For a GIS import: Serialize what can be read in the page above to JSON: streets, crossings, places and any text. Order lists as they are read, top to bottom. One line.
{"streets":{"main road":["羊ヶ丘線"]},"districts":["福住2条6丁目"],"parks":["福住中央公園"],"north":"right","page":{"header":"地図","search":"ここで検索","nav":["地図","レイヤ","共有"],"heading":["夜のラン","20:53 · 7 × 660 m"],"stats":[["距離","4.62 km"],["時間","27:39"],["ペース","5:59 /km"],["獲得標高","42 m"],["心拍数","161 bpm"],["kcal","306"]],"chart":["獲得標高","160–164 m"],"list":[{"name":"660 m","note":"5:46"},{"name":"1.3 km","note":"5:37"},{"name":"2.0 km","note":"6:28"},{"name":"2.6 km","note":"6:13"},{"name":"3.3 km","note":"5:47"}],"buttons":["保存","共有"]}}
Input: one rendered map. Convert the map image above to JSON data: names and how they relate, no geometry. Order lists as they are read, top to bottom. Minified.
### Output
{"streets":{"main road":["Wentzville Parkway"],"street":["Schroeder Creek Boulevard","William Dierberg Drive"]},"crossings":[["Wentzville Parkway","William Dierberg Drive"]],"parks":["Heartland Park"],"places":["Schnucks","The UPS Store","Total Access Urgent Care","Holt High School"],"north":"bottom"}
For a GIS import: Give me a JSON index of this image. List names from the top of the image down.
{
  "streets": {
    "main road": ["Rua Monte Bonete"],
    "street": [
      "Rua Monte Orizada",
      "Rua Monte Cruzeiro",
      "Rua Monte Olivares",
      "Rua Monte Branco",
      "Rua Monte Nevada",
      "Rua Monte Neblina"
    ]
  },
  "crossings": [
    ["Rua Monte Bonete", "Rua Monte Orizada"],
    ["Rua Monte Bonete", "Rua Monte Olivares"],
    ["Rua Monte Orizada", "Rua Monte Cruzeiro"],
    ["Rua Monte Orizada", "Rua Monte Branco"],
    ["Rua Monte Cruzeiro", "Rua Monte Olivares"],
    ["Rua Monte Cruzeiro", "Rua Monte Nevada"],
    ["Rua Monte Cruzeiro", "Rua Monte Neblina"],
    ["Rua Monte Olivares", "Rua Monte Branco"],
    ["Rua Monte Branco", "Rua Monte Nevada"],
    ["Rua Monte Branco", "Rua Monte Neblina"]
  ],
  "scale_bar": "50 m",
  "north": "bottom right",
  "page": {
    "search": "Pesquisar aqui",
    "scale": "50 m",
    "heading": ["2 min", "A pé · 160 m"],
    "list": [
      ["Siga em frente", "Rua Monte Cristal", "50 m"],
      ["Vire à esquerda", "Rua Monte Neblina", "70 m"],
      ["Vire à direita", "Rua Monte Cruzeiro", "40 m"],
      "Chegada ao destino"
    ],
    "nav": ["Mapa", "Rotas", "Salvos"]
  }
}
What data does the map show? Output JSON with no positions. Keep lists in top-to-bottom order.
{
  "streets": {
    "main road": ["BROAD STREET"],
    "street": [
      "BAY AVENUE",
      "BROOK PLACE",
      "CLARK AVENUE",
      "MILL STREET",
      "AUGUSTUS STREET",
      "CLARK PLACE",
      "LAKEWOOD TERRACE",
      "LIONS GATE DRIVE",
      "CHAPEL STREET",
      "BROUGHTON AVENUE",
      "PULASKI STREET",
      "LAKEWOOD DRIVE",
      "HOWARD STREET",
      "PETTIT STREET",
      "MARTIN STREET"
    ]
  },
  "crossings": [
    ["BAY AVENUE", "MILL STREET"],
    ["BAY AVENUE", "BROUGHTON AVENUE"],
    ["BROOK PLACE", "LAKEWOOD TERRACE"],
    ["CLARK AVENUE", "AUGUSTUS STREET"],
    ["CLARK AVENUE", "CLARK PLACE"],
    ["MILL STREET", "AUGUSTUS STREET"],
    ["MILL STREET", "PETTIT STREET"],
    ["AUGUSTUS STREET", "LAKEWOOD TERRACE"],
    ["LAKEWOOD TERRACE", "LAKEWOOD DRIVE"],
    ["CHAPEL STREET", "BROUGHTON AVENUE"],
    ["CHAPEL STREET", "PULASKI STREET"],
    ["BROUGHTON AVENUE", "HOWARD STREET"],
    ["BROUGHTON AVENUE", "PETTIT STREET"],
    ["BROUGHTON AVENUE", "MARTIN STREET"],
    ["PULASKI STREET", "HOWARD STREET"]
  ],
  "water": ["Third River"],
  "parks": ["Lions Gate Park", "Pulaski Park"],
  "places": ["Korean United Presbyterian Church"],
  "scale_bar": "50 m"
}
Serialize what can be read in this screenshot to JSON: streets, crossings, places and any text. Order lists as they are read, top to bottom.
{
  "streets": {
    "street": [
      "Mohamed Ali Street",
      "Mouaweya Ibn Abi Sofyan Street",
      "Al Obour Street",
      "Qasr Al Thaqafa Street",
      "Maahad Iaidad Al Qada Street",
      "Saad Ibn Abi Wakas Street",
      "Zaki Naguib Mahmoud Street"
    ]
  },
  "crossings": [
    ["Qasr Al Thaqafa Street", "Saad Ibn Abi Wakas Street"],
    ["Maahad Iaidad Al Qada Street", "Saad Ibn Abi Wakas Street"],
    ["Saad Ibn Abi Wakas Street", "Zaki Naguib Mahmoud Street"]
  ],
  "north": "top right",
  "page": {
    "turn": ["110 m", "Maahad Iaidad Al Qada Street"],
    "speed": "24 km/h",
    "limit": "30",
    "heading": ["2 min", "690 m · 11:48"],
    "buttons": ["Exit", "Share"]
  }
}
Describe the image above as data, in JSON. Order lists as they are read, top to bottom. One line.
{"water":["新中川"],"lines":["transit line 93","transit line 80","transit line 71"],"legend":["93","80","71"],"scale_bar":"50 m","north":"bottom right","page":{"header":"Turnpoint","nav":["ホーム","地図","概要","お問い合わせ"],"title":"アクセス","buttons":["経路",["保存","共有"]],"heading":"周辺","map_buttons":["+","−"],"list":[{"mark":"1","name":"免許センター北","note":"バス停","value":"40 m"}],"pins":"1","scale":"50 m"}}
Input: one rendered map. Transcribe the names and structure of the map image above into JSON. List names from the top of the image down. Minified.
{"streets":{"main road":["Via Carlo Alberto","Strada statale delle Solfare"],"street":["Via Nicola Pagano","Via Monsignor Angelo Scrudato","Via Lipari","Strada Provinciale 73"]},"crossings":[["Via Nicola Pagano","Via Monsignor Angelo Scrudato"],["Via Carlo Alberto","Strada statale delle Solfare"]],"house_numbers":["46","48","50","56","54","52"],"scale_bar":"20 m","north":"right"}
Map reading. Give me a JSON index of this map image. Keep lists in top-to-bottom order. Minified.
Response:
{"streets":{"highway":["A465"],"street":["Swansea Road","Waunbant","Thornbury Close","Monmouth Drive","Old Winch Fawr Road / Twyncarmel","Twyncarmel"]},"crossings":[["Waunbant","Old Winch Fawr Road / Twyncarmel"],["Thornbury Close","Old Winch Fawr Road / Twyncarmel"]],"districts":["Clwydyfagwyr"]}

● ● ● ● ● ● ●

The listing above must be written out again in its entirety, exactly as given.

For a GIS import: Serialize what can be read in the page above to JSON: streets, crossings, places and any text. Order lists as they are read, top to bottom. One line.
{"streets":{"main road":["羊ヶ丘線"]},"districts":["福住2条6丁目"],"parks":["福住中央公園"],"north":"right","page":{"header":"地図","search":"ここで検索","nav":["地図","レイヤ","共有"],"heading":["夜のラン","20:53 · 7 × 660 m"],"stats":[["距離","4.62 km"],["時間","27:39"],["ペース","5:59 /km"],["獲得標高","42 m"],["心拍数","161 bpm"],["kcal","306"]],"chart":["獲得標高","160–164 m"],"list":[{"name":"660 m","note":"5:46"},{"name":"1.3 km","note":"5:37"},{"name":"2.0 km","note":"6:28"},{"name":"2.6 km","note":"6:13"},{"name":"3.3 km","note":"5:47"}],"buttons":["保存","共有"]}}
Input: one rendered map. Convert the map image above to JSON data: names and how they relate, no geometry. Order lists as they are read, top to bottom. Minified.
### Output
{"streets":{"main road":["Wentzville Parkway"],"street":["Schroeder Creek Boulevard","William Dierberg Drive"]},"crossings":[["Wentzville Parkway","William Dierberg Drive"]],"parks":["Heartland Park"],"places":["Schnucks","The UPS Store","Total Access Urgent Care","Holt High School"],"north":"bottom"}
For a GIS import: Give me a JSON index of this image. List names from the top of the image down.
{
  "streets": {
    "main road": ["Rua Monte Bonete"],
    "street": [
      "Rua Monte Orizada",
      "Rua Monte Cruzeiro",
      "Rua Monte Olivares",
      "Rua Monte Branco",
      "Rua Monte Nevada",
      "Rua Monte Neblina"
    ]
  },
  "crossings": [
    ["Rua Monte Bonete", "Rua Monte Orizada"],
    ["Rua Monte Bonete", "Rua Monte Olivares"],
    ["Rua Monte Orizada", "Rua Monte Cruzeiro"],
    ["Rua Monte Orizada", "Rua Monte Branco"],
    ["Rua Monte Cruzeiro", "Rua Monte Olivares"],
    ["Rua Monte Cruzeiro", "Rua Monte Nevada"],
    ["Rua Monte Cruzeiro", "Rua Monte Neblina"],
    ["Rua Monte Olivares", "Rua Monte Branco"],
    ["Rua Monte Branco", "Rua Monte Nevada"],
    ["Rua Monte Branco", "Rua Monte Neblina"]
  ],
  "scale_bar": "50 m",
  "north": "bottom right",
  "page": {
    "search": "Pesquisar aqui",
    "scale": "50 m",
    "heading": ["2 min", "A pé · 160 m"],
    "list": [
      ["Siga em frente", "Rua Monte Cristal", "50 m"],
      ["Vire à esquerda", "Rua Monte Neblina", "70 m"],
      ["Vire à direita", "Rua Monte Cruzeiro", "40 m"],
      "Chegada ao destino"
    ],
    "nav": ["Mapa", "Rotas", "Salvos"]
  }
}
What data does the map show? Output JSON with no positions. Keep lists in top-to-bottom order.
{
  "streets": {
    "main road": ["BROAD STREET"],
    "street": [
      "BAY AVENUE",
      "BROOK PLACE",
      "CLARK AVENUE",
      "MILL STREET",
      "AUGUSTUS STREET",
      "CLARK PLACE",
      "LAKEWOOD TERRACE",
      "LIONS GATE DRIVE",
      "CHAPEL STREET",
      "BROUGHTON AVENUE",
      "PULASKI STREET",
      "LAKEWOOD DRIVE",
      "HOWARD STREET",
      "PETTIT STREET",
      "MARTIN STREET"
    ]
  },
  "crossings": [
    ["BAY AVENUE", "MILL STREET"],
    ["BAY AVENUE", "BROUGHTON AVENUE"],
    ["BROOK PLACE", "LAKEWOOD TERRACE"],
    ["CLARK AVENUE", "AUGUSTUS STREET"],
    ["CLARK AVENUE", "CLARK PLACE"],
    ["MILL STREET", "AUGUSTUS STREET"],
    ["MILL STREET", "PETTIT STREET"],
    ["AUGUSTUS STREET", "LAKEWOOD TERRACE"],
    ["LAKEWOOD TERRACE", "LAKEWOOD DRIVE"],
    ["CHAPEL STREET", "BROUGHTON AVENUE"],
    ["CHAPEL STREET", "PULASKI STREET"],
    ["BROUGHTON AVENUE", "HOWARD STREET"],
    ["BROUGHTON AVENUE", "PETTIT STREET"],
    ["BROUGHTON AVENUE", "MARTIN STREET"],
    ["PULASKI STREET", "HOWARD STREET"]
  ],
  "water": ["Third River"],
  "parks": ["Lions Gate Park", "Pulaski Park"],
  "places": ["Korean United Presbyterian Church"],
  "scale_bar": "50 m"
}
Serialize what can be read in this screenshot to JSON: streets, crossings, places and any text. Order lists as they are read, top to bottom.
{
  "streets": {
    "street": [
      "Mohamed Ali Street",
      "Mouaweya Ibn Abi Sofyan Street",
      "Al Obour Street",
      "Qasr Al Thaqafa Street",
      "Maahad Iaidad Al Qada Street",
      "Saad Ibn Abi Wakas Street",
      "Zaki Naguib Mahmoud Street"
    ]
  },
  "crossings": [
    ["Qasr Al Thaqafa Street", "Saad Ibn Abi Wakas Street"],
    ["Maahad Iaidad Al Qada Street", "Saad Ibn Abi Wakas Street"],
    ["Saad Ibn Abi Wakas Street", "Zaki Naguib Mahmoud Street"]
  ],
  "north": "top right",
  "page": {
    "turn": ["110 m", "Maahad Iaidad Al Qada Street"],
    "speed": "24 km/h",
    "limit": "30",
    "heading": ["2 min", "690 m · 11:48"],
    "buttons": ["Exit", "Share"]
  }
}
Describe the image above as data, in JSON. Order lists as they are read, top to bottom. One line.
{"water":["新中川"],"lines":["transit line 93","transit line 80","transit line 71"],"legend":["93","80","71"],"scale_bar":"50 m","north":"bottom right","page":{"header":"Turnpoint","nav":["ホーム","地図","概要","お問い合わせ"],"title":"アクセス","buttons":["経路",["保存","共有"]],"heading":"周辺","map_buttons":["+","−"],"list":[{"mark":"1","name":"免許センター北","note":"バス停","value":"40 m"}],"pins":"1","scale":"50 m"}}
Input: one rendered map. Transcribe the names and structure of the map image above into JSON. List names from the top of the image down. Minified.
{"streets":{"main road":["Via Carlo Alberto","Strada statale delle Solfare"],"street":["Via Nicola Pagano","Via Monsignor Angelo Scrudato","Via Lipari","Strada Provinciale 73"]},"crossings":[["Via Nicola Pagano","Via Monsignor Angelo Scrudato"],["Via Carlo Alberto","Strada statale delle Solfare"]],"house_numbers":["46","48","50","56","54","52"],"scale_bar":"20 m","north":"right"}
Map reading. Give me a JSON index of this map image. Keep lists in top-to-bottom order. Minified.
Response:
{"streets":{"highway":["A465"],"street":["Swansea Road","Waunbant","Thornbury Close","Monmouth Drive","Old Winch Fawr Road / Twyncarmel","Twyncarmel"]},"crossings":[["Waunbant","Old Winch Fawr Road / Twyncarmel"],["Thornbury Close","Old Winch Fawr Road / Twyncarmel"]],"districts":["Clwydyfagwyr"]}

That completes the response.